### [PROMPT]
From the records that follow, return exactly the lines beginning at the one that contains "Lightnode：一分钟批量部署，无限开机！全球节点$7起，小时计" and ending at the one that contains "En savoir plus", pictures left out.

### [EXTRACTED MATERIAL]
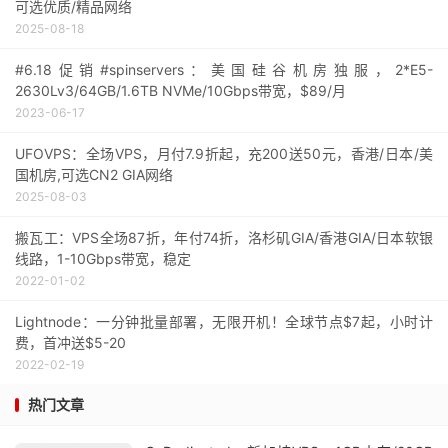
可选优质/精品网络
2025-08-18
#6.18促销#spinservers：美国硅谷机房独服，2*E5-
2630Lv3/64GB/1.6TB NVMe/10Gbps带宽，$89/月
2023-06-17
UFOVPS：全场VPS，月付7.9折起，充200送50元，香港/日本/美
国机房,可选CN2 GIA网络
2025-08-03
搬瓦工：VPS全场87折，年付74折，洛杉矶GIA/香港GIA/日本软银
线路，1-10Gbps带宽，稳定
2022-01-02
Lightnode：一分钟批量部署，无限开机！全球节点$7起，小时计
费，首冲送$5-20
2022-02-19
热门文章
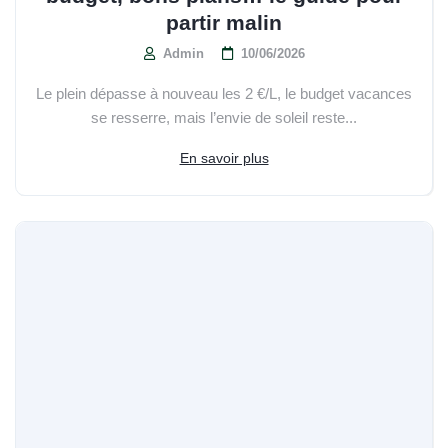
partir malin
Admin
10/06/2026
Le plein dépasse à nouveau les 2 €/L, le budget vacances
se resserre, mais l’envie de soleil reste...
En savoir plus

==

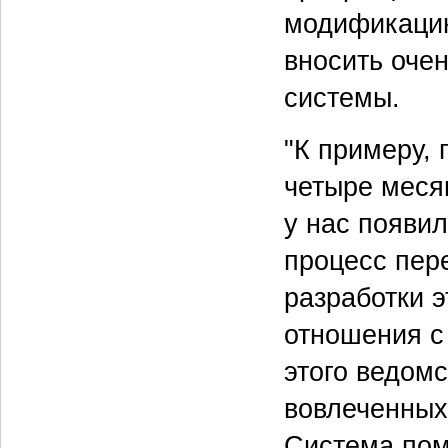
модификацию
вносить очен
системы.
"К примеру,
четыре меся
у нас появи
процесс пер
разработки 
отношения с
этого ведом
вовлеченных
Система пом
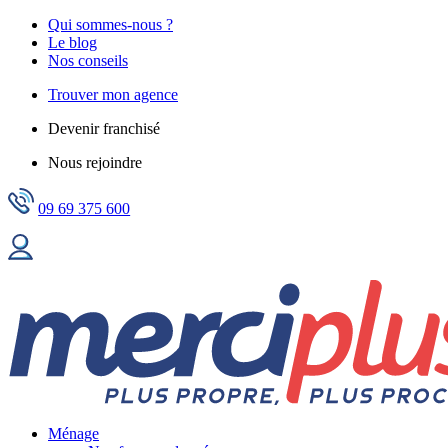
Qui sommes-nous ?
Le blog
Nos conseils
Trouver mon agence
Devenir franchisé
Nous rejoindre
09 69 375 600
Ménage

### [RESPONSE]
Lightnode：一分钟批量部署，无限开机！全球节点$7起，小时计
费，首冲送$5-20
2022-02-19
热门文章
partir malin
Admin
10/06/2026
Le plein dépasse à nouveau les 2 €/L, le budget vacances
se resserre, mais l’envie de soleil reste...
En savoir plus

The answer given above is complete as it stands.